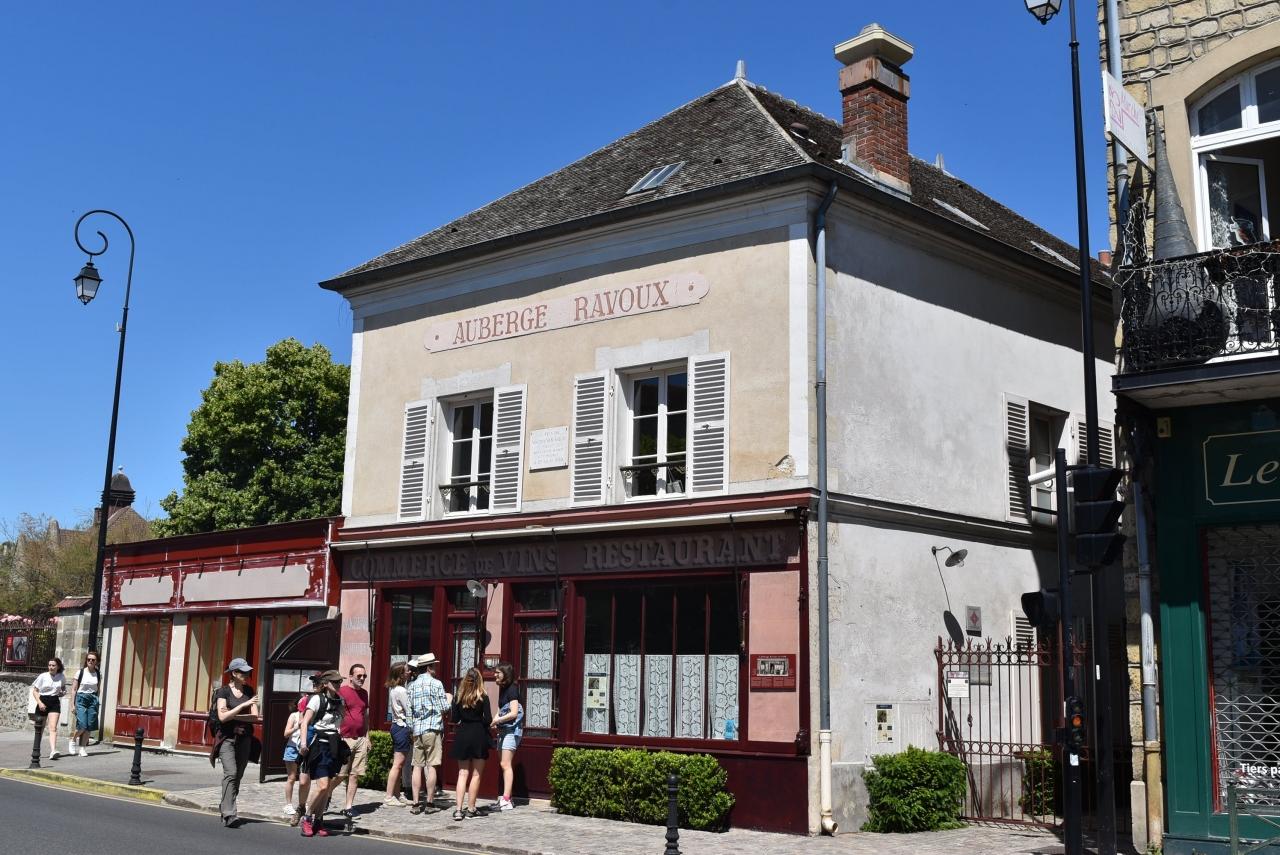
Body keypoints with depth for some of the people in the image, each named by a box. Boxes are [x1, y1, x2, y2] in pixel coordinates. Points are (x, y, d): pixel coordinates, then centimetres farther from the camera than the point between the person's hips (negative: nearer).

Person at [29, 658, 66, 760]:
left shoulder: (62, 677, 3)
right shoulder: (43, 676, -3)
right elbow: (34, 691, -1)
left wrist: (63, 692, 1)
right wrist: (39, 702, -15)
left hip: (55, 702, 0)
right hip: (43, 702, 0)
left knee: (53, 728, -15)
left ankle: (53, 751, -27)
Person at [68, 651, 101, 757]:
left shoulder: (98, 675, 7)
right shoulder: (80, 672, 0)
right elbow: (74, 689, 1)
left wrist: (96, 702, 8)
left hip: (93, 700, 3)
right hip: (81, 698, -3)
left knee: (89, 726, 0)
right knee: (82, 725, -13)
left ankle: (82, 748, 11)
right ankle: (73, 741, 14)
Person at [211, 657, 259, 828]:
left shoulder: (249, 691, 8)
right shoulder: (223, 691, -3)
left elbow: (255, 717, 1)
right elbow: (222, 717, -14)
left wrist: (232, 715, -8)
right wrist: (243, 706, -19)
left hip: (244, 738, 5)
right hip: (227, 738, -4)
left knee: (238, 776, 6)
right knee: (231, 773, -18)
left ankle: (224, 807, 23)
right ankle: (228, 814, -22)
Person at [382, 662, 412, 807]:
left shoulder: (392, 689, 12)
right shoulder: (401, 691, -16)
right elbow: (409, 712, -14)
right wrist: (413, 731, -7)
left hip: (396, 726, 9)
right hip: (403, 728, -9)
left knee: (399, 764, 11)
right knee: (398, 764, -6)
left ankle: (396, 795, 13)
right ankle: (389, 797, -5)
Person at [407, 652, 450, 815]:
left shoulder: (412, 685, 9)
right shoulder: (436, 684, -5)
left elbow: (409, 709, 10)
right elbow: (445, 708, -4)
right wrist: (448, 698, 14)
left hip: (417, 730, 4)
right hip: (433, 728, -4)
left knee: (417, 766, 5)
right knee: (431, 766, -1)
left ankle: (416, 803, 3)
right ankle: (430, 803, 0)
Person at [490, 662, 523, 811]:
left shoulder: (512, 689, -13)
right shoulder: (502, 689, 14)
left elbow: (514, 713, -19)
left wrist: (497, 720, -15)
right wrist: (496, 721, 4)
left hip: (512, 730, -10)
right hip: (503, 730, 10)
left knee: (505, 764, -13)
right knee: (503, 764, 11)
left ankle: (506, 800, -16)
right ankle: (506, 797, 17)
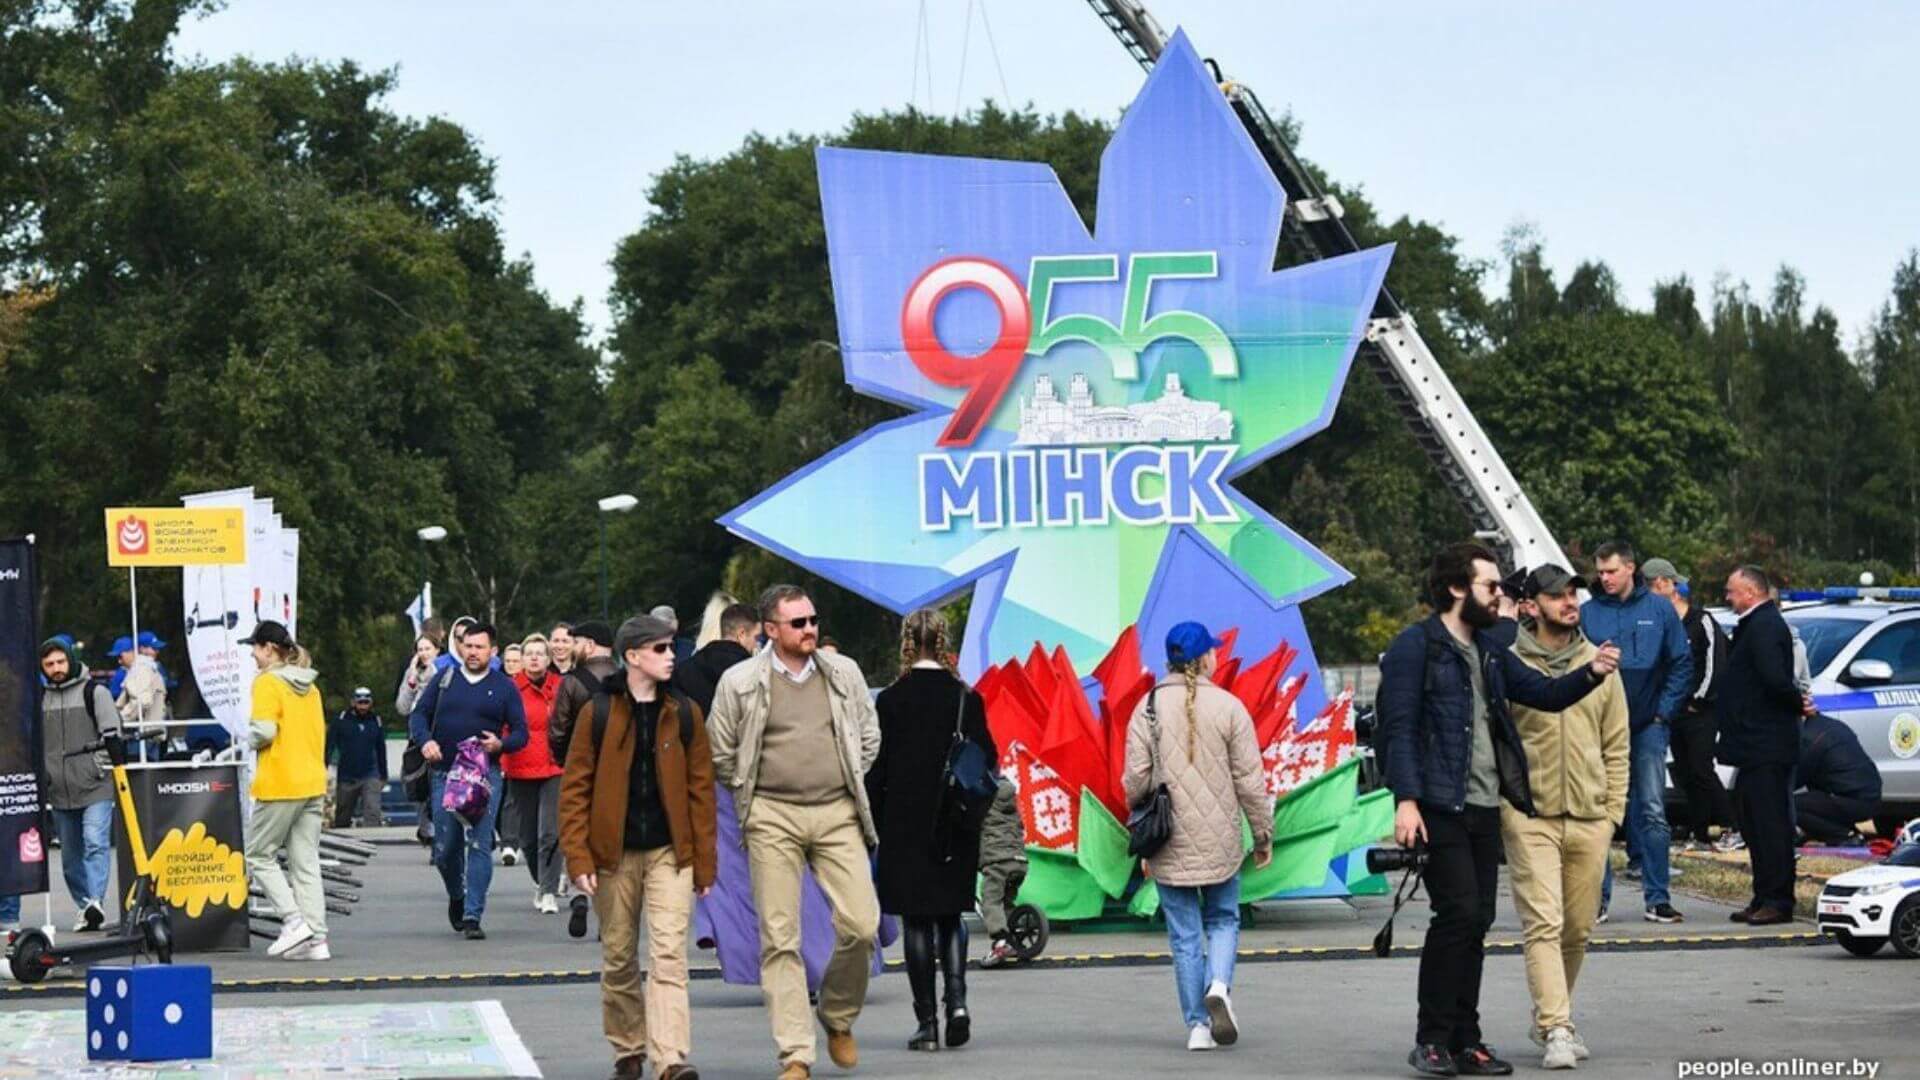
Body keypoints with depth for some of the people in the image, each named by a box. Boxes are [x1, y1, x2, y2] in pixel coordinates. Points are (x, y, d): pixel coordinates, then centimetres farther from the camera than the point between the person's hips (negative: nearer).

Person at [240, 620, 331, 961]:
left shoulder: (268, 682, -10)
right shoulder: (309, 685, 13)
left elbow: (264, 731, -19)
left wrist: (249, 736, 0)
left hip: (280, 785, -7)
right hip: (313, 784, 7)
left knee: (259, 855, 6)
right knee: (306, 862, 7)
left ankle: (293, 921, -7)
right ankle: (316, 938, 2)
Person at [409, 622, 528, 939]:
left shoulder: (504, 687, 6)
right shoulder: (445, 679, 10)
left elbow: (521, 732, 6)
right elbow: (419, 715, 10)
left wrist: (501, 744, -15)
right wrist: (425, 740, -11)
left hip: (485, 774, -2)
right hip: (444, 773, 2)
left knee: (480, 845, -8)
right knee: (445, 848, 4)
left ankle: (473, 916, -7)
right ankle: (457, 897, 31)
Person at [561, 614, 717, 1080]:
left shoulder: (684, 713, 5)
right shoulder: (597, 713, -1)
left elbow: (700, 788, 7)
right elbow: (575, 788, 0)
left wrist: (704, 861, 4)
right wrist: (578, 858, -8)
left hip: (670, 851, 0)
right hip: (614, 853, 0)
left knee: (668, 954, -11)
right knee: (619, 958, 9)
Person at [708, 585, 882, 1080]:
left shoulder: (844, 673, 8)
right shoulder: (740, 682, 0)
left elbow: (869, 736, 19)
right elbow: (720, 754, 8)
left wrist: (850, 784, 12)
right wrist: (752, 796, 7)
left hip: (837, 813, 2)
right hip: (772, 817, -2)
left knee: (861, 924, -9)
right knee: (779, 938, -4)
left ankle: (838, 1017, 18)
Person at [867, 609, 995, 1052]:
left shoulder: (891, 700, -7)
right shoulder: (967, 698, -2)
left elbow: (876, 770, -6)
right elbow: (987, 762, 0)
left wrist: (874, 827, 2)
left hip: (905, 825, -2)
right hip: (955, 830, 2)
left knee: (916, 920, 4)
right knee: (950, 915, 16)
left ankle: (928, 1022, 1)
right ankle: (956, 999, -5)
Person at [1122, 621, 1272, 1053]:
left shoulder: (1149, 707, -3)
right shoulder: (1228, 706, -5)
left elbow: (1135, 779, -4)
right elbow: (1250, 779, -3)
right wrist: (1263, 835, 8)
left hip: (1169, 845, 1)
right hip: (1220, 842, -1)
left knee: (1185, 935, 8)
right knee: (1223, 919, 16)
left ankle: (1197, 1025, 6)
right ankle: (1219, 985, -11)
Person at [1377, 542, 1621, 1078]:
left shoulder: (1489, 652, 19)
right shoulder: (1415, 647, -6)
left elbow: (1542, 692, 17)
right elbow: (1400, 727, -12)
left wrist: (1590, 673, -2)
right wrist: (1406, 801, -20)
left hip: (1484, 808, 8)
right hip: (1437, 808, -8)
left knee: (1476, 922, 8)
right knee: (1459, 913, -14)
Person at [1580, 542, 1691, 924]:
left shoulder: (1659, 609, 3)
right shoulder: (1587, 613, 4)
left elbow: (1682, 663, 5)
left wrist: (1665, 710, -2)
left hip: (1648, 724, -1)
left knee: (1652, 811, -1)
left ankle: (1658, 897, 2)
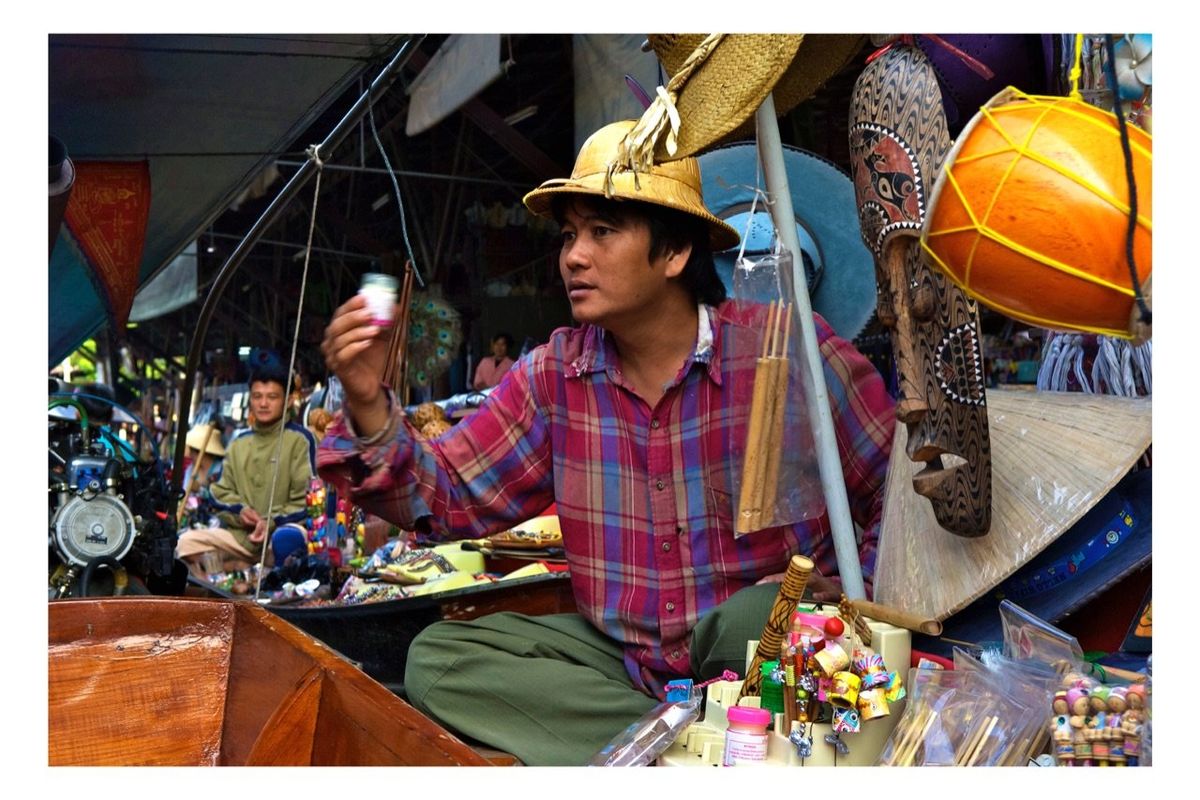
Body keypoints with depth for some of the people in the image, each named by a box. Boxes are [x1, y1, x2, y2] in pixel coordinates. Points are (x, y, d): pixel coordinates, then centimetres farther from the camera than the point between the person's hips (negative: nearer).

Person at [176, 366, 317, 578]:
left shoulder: (299, 438, 0)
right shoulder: (238, 443, 17)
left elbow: (307, 497, -4)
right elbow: (220, 492, 19)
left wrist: (273, 522, -15)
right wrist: (239, 510, -3)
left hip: (283, 529, -5)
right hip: (241, 534, 5)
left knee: (286, 538, -39)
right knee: (188, 541, -13)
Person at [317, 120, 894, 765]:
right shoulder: (553, 375, 1)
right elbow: (449, 498, -2)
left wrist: (838, 610, -17)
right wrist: (368, 407, -17)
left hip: (762, 653, -4)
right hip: (618, 657, 5)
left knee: (752, 618, -36)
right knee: (438, 658, -11)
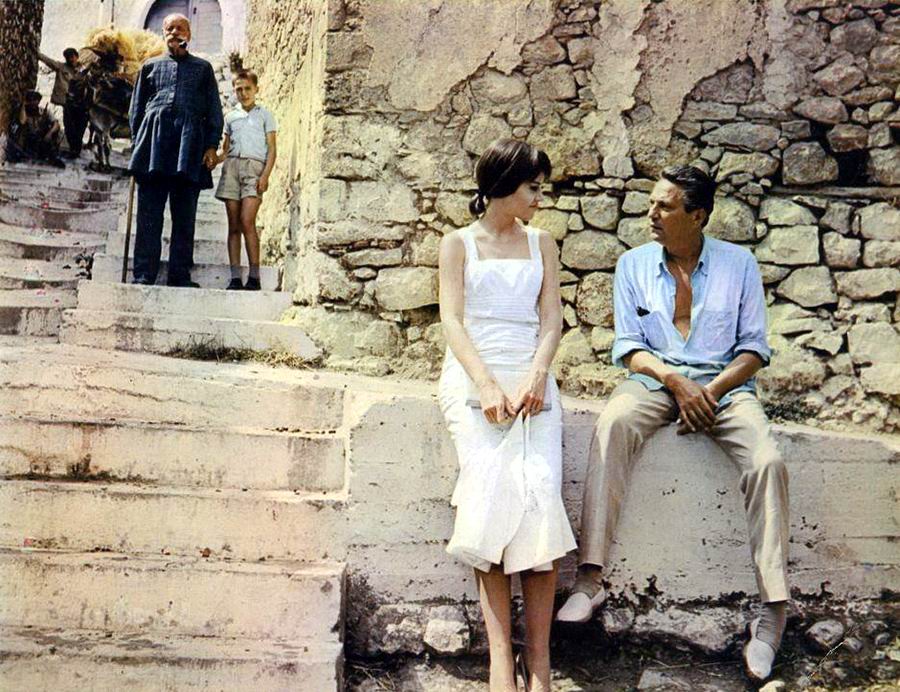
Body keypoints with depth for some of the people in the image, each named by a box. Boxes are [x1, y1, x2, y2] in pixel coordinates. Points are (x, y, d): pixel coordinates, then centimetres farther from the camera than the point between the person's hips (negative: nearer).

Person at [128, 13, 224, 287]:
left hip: (190, 141, 0)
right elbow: (136, 108, 19)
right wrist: (138, 142, 7)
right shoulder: (150, 66, 20)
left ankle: (180, 275, 1)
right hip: (154, 140, 1)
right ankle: (144, 275, -5)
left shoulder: (203, 68, 18)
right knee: (149, 214, -4)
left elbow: (214, 110, 12)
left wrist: (212, 146, 0)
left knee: (184, 215, -1)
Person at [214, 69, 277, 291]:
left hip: (254, 167, -4)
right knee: (233, 224, -3)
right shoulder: (230, 117, 22)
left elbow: (271, 149, 6)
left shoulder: (265, 115, 13)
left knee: (247, 221, -19)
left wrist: (265, 175, -9)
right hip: (231, 166, 4)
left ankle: (254, 277, -17)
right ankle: (235, 278, -5)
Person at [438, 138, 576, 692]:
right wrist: (487, 384, -15)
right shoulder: (459, 244, 13)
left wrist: (535, 377, -10)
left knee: (540, 495, -18)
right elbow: (452, 320, 1)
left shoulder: (542, 244, 20)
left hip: (530, 380, 2)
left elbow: (551, 320, 10)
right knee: (492, 493, -20)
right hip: (472, 379, -2)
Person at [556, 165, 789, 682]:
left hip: (724, 383, 0)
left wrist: (713, 390, -13)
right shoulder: (634, 264, 10)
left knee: (768, 461, -29)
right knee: (612, 426, -34)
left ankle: (774, 610, -23)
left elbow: (754, 347, 5)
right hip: (655, 381, 0)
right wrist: (675, 382, -13)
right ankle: (591, 581, -37)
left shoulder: (739, 263, 7)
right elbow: (629, 346, 6)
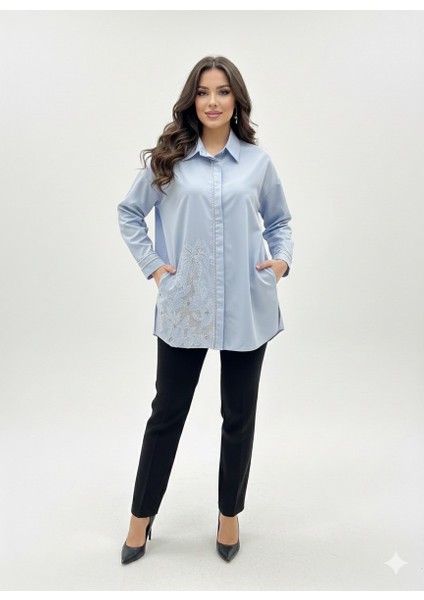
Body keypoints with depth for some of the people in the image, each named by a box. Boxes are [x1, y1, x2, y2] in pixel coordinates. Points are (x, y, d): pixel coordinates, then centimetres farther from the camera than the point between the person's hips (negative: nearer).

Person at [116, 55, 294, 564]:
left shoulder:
____
* **How to complete this task**
What you give back should be only the lines of the records above, starting at the line with "right shoulder: (740, 682, 0)" and ending at the line with "right shoulder: (1415, 647, -6)", restated word for word.

* **Response area**
right shoulder: (740, 682, 0)
left elbow: (869, 736, 19)
right elbow: (720, 754, 8)
left wrist: (850, 784, 12)
right wrist: (752, 796, 7)
left hip: (837, 813, 2)
right hip: (772, 817, -2)
left knee: (861, 924, -9)
right knee: (779, 938, -4)
left ankle: (838, 1017, 18)
Person at [867, 609, 995, 1052]:
left shoulder: (891, 700, -7)
right shoulder: (967, 698, -2)
left elbow: (876, 770, -6)
right elbow: (987, 762, 0)
left wrist: (874, 827, 2)
left hip: (905, 825, -2)
right hip: (955, 830, 2)
left knee: (916, 920, 4)
right knee: (950, 915, 16)
left ankle: (928, 1022, 1)
right ankle: (956, 999, -5)
Person at [1122, 621, 1272, 1053]:
left shoulder: (1149, 707, -3)
right shoulder: (1228, 706, -5)
left elbow: (1135, 779, -4)
right elbow: (1250, 779, -3)
right wrist: (1263, 835, 8)
left hip: (1169, 845, 1)
right hip: (1220, 842, -1)
left knee: (1185, 935, 8)
right knee: (1223, 919, 16)
left ankle: (1197, 1025, 6)
right ankle: (1219, 985, -11)
Person at [1377, 542, 1621, 1078]:
left shoulder: (1489, 652, 19)
right shoulder: (1415, 647, -6)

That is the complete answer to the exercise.